_Work item:_
Please restate all of the records word for word, setting the pictures aside.

Stored data entries:
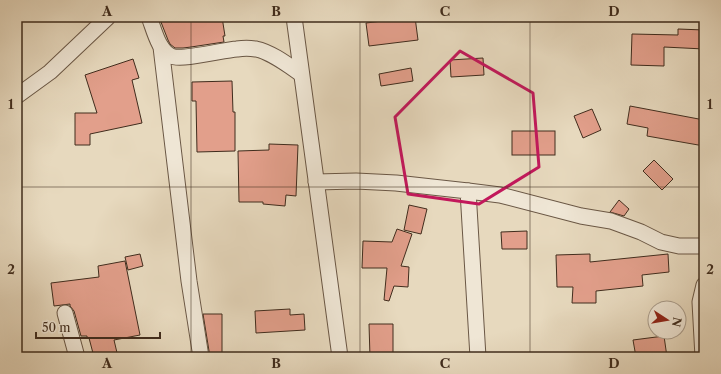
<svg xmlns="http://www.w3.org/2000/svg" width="721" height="374" viewBox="0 0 721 374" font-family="'Libre Caslon Text',serif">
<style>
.building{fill:#e29f8b;stroke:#402c1d}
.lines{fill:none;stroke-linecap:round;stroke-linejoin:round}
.street-casing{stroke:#6a5745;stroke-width:17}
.street{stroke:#efe6d5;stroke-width:15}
.marked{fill:none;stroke:#c2185b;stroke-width:3;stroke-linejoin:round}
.grid{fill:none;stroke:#402c1d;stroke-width:1;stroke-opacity:0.55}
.neatline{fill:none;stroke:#402c1d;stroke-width:1.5}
.grid-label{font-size:13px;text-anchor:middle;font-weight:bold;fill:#402c1d}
</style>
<rect width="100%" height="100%" fill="#e7d9be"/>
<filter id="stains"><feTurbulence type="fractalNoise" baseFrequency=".005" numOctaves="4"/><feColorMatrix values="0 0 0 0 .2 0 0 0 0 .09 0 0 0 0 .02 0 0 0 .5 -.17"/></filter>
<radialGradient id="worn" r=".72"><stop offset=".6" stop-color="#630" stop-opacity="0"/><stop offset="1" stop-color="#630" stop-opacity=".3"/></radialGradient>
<!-- building -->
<g class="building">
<path d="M159,17H222L225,36H223L224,42L191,47L183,48H175L170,44L168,40Z"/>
<path d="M415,17L418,40L369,46L366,23Z"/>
<path d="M678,29L704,30V49L664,47V66L631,65L632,34L678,35Z"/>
<path d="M483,58L484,75L451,77L450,60Z"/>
<path d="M133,59L139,78L132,80L142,123L90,134V145H75V113H97L85,75Z"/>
<path d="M411,68L413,81L381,86L379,74Z"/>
<path d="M232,81L233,112H235V151L197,152L196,101H192V82Z"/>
<path d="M630,106L704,120V146L647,136L648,128L627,124Z"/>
<path d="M592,109L601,130L583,138L574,116Z"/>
<rect x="512" y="131" width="43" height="24"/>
<path d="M269,144L298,145L296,196L286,195L285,206L263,204V202H239L238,151L269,150Z"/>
<path d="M654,160L673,179L662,190L643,171Z"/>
<path d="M619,200L629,209L624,216L610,212Z"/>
<path d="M409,205L427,209L421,234L404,230Z"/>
<path d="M397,229L412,234L401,266L409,267L408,287L394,286L389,301L384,300L387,268H362L363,241L392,242Z"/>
<path d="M527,231V249H502L501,232Z"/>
<path d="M140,254L143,266L128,270L125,257Z"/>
<path d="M590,254V262L668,254L669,272L642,275L643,286L596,291V303H572L573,287H557L556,255Z"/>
<path d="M125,261L140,335L114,340L118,357H94L89,338H87V336H81L74,311L70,306V304L54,306L51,283L99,277L98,266Z"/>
<path d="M290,309V315L304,314L305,330L256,333L255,311Z"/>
<path d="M203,314H222V357H210Z"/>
<path d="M369,324H393V357H370Z"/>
<path d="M664,336L667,357H636L633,340Z"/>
</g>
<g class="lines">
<!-- street casing -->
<g class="street-casing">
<g id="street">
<path d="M149,17C154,29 158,50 171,56C181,61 223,50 237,49C243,48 250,48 256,49C271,52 288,65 301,74"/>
<path d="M294,17L340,357"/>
<path d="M161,47L189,281L201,357"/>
<path d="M17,96L50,72L108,17"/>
<path d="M316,182L356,181L396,183L468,191L478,357"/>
<path d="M468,191L500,195L581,216L611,221L641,232L661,242L679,246H704"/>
<path d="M65,313L77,357"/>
<path d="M703,357L700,302L704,285"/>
</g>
</g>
<!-- street -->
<use href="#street" class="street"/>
</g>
<!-- marked area -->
<path class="marked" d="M460,51L533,93L539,167L479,204L408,194L395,117Z"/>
<!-- grid -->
<path class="grid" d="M191,17V357M360,17V357M530,17V357M17,187H704"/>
<!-- margin -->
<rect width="721" height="374" fill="none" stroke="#e7d9be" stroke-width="44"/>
<!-- north arrow -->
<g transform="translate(667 320) rotate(102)"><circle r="19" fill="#efe6d5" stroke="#a99c8b"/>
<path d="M0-3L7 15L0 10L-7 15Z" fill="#8f2418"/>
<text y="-6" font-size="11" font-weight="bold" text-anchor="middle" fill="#402c1d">N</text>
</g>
<!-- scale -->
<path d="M36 332v6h124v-6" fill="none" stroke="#402c1d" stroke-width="2"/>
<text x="42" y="332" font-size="12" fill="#402c1d" stroke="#efe6d5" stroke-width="3" paint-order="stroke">50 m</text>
<rect x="22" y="22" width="677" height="330" class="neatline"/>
<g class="grid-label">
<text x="107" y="16">A</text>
<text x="276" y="16">B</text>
<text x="445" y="16">C</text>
<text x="614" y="16">D</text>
<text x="11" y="109">1</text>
<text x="710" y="109">1</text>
<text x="11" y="274">2</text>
<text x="710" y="274">2</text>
<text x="107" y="368">A</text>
<text x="276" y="368">B</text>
<text x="445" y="368">C</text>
<text x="614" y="368">D</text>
</g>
<rect width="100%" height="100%" filter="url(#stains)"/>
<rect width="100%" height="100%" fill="url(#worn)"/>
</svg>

_Solution to the exercise:_
<svg xmlns="http://www.w3.org/2000/svg" width="721" height="374" viewBox="0 0 721 374" font-family="'Libre Caslon Text',serif">
<style>
.building{fill:#e29f8b;stroke:#402c1d}
.lines{fill:none;stroke-linecap:round;stroke-linejoin:round}
.street-casing{stroke:#6a5745;stroke-width:17}
.street{stroke:#efe6d5;stroke-width:15}
.marked{fill:none;stroke:#c2185b;stroke-width:3;stroke-linejoin:round}
.grid{fill:none;stroke:#402c1d;stroke-width:1;stroke-opacity:0.55}
.neatline{fill:none;stroke:#402c1d;stroke-width:1.5}
.grid-label{font-size:13px;text-anchor:middle;font-weight:bold;fill:#402c1d}
</style>
<rect width="100%" height="100%" fill="#e7d9be"/>
<filter id="stains"><feTurbulence type="fractalNoise" baseFrequency=".005" numOctaves="4"/><feColorMatrix values="0 0 0 0 .2 0 0 0 0 .09 0 0 0 0 .02 0 0 0 .5 -.17"/></filter>
<radialGradient id="worn" r=".72"><stop offset=".6" stop-color="#630" stop-opacity="0"/><stop offset="1" stop-color="#630" stop-opacity=".3"/></radialGradient>
<!-- building -->
<g class="building">
<path d="M159,17H222L225,36H223L224,42L191,47L183,48H175L170,44L168,40Z"/>
<path d="M415,17L418,40L369,46L366,23Z"/>
<path d="M678,29L704,30V49L664,47V66L631,65L632,34L678,35Z"/>
<path d="M483,58L484,75L451,77L450,60Z"/>
<path d="M133,59L139,78L132,80L142,123L90,134V145H75V113H97L85,75Z"/>
<path d="M411,68L413,81L381,86L379,74Z"/>
<path d="M232,81L233,112H235V151L197,152L196,101H192V82Z"/>
<path d="M630,106L704,120V146L647,136L648,128L627,124Z"/>
<path d="M592,109L601,130L583,138L574,116Z"/>
<rect x="512" y="131" width="43" height="24"/>
<path d="M269,144L298,145L296,196L286,195L285,206L263,204V202H239L238,151L269,150Z"/>
<path d="M654,160L673,179L662,190L643,171Z"/>
<path d="M619,200L629,209L624,216L610,212Z"/>
<path d="M409,205L427,209L421,234L404,230Z"/>
<path d="M397,229L412,234L401,266L409,267L408,287L394,286L389,301L384,300L387,268H362L363,241L392,242Z"/>
<path d="M527,231V249H502L501,232Z"/>
<path d="M140,254L143,266L128,270L125,257Z"/>
<path d="M590,254V262L668,254L669,272L642,275L643,286L596,291V303H572L573,287H557L556,255Z"/>
<path d="M125,261L140,335L114,340L118,357H94L89,338H87V336H81L74,311L70,306V304L54,306L51,283L99,277L98,266Z"/>
<path d="M290,309V315L304,314L305,330L256,333L255,311Z"/>
<path d="M203,314H222V357H210Z"/>
<path d="M369,324H393V357H370Z"/>
<path d="M664,336L667,357H636L633,340Z"/>
</g>
<g class="lines">
<!-- street casing -->
<g class="street-casing">
<g id="street">
<path d="M149,17C154,29 158,50 171,56C181,61 223,50 237,49C243,48 250,48 256,49C271,52 288,65 301,74"/>
<path d="M294,17L340,357"/>
<path d="M161,47L189,281L201,357"/>
<path d="M17,96L50,72L108,17"/>
<path d="M316,182L356,181L396,183L468,191L478,357"/>
<path d="M468,191L500,195L581,216L611,221L641,232L661,242L679,246H704"/>
<path d="M65,313L77,357"/>
<path d="M703,357L700,302L704,285"/>
</g>
</g>
<!-- street -->
<use href="#street" class="street"/>
</g>
<!-- marked area -->
<path class="marked" d="M460,51L533,93L539,167L479,204L408,194L395,117Z"/>
<!-- grid -->
<path class="grid" d="M191,17V357M360,17V357M530,17V357M17,187H704"/>
<!-- margin -->
<rect width="721" height="374" fill="none" stroke="#e7d9be" stroke-width="44"/>
<!-- north arrow -->
<g transform="translate(667 320) rotate(102)"><circle r="19" fill="#efe6d5" stroke="#a99c8b"/>
<path d="M0-3L7 15L0 10L-7 15Z" fill="#8f2418"/>
<text y="-6" font-size="11" font-weight="bold" text-anchor="middle" fill="#402c1d">N</text>
</g>
<!-- scale -->
<path d="M36 332v6h124v-6" fill="none" stroke="#402c1d" stroke-width="2"/>
<text x="42" y="332" font-size="12" fill="#402c1d" stroke="#efe6d5" stroke-width="3" paint-order="stroke">50 m</text>
<rect x="22" y="22" width="677" height="330" class="neatline"/>
<g class="grid-label">
<text x="107" y="16">A</text>
<text x="276" y="16">B</text>
<text x="445" y="16">C</text>
<text x="614" y="16">D</text>
<text x="11" y="109">1</text>
<text x="710" y="109">1</text>
<text x="11" y="274">2</text>
<text x="710" y="274">2</text>
<text x="107" y="368">A</text>
<text x="276" y="368">B</text>
<text x="445" y="368">C</text>
<text x="614" y="368">D</text>
</g>
<rect width="100%" height="100%" filter="url(#stains)"/>
<rect width="100%" height="100%" fill="url(#worn)"/>
</svg>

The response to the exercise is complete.